### Requirement
Below are entries; output exactly the lines from the one with "- [IntelliJ IDEA](https://www.jetbrains.com/idea/)" to the one with "4. Input body (if needed)", both included, and nothing else.

[Saved data entries]
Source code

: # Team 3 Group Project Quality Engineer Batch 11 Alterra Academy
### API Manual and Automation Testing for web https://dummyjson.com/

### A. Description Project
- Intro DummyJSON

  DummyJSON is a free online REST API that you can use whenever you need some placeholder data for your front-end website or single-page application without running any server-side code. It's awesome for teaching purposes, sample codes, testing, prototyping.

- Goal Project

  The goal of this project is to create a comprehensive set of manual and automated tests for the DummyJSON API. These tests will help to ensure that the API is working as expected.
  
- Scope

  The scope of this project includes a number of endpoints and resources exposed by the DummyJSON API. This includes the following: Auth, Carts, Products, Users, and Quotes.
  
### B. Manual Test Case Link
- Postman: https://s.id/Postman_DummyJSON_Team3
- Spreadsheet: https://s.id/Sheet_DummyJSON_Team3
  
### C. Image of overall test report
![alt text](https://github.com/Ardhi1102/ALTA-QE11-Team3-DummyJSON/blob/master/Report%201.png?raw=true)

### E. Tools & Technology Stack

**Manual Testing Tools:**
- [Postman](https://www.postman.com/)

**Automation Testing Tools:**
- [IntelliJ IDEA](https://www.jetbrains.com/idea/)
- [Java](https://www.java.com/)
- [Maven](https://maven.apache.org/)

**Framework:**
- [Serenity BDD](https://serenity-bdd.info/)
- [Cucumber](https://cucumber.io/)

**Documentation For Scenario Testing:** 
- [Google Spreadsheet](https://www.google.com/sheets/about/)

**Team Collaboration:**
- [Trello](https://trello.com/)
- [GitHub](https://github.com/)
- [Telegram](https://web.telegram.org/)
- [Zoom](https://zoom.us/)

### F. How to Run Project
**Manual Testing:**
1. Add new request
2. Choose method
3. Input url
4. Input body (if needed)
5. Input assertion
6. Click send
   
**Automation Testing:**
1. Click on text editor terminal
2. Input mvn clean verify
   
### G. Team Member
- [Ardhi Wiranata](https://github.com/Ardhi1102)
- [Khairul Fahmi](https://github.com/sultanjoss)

### Your response
- [IntelliJ IDEA](https://www.jetbrains.com/idea/)
- [Java](https://www.java.com/)
- [Maven](https://maven.apache.org/)

**Framework:**
- [Serenity BDD](https://serenity-bdd.info/)
- [Cucumber](https://cucumber.io/)

**Documentation For Scenario Testing:** 
- [Google Spreadsheet](https://www.google.com/sheets/about/)

**Team Collaboration:**
- [Trello](https://trello.com/)
- [GitHub](https://github.com/)
- [Telegram](https://web.telegram.org/)
- [Zoom](https://zoom.us/)

### F. How to Run Project
**Manual Testing:**
1. Add new request
2. Choose method
3. Input url
4. Input body (if needed)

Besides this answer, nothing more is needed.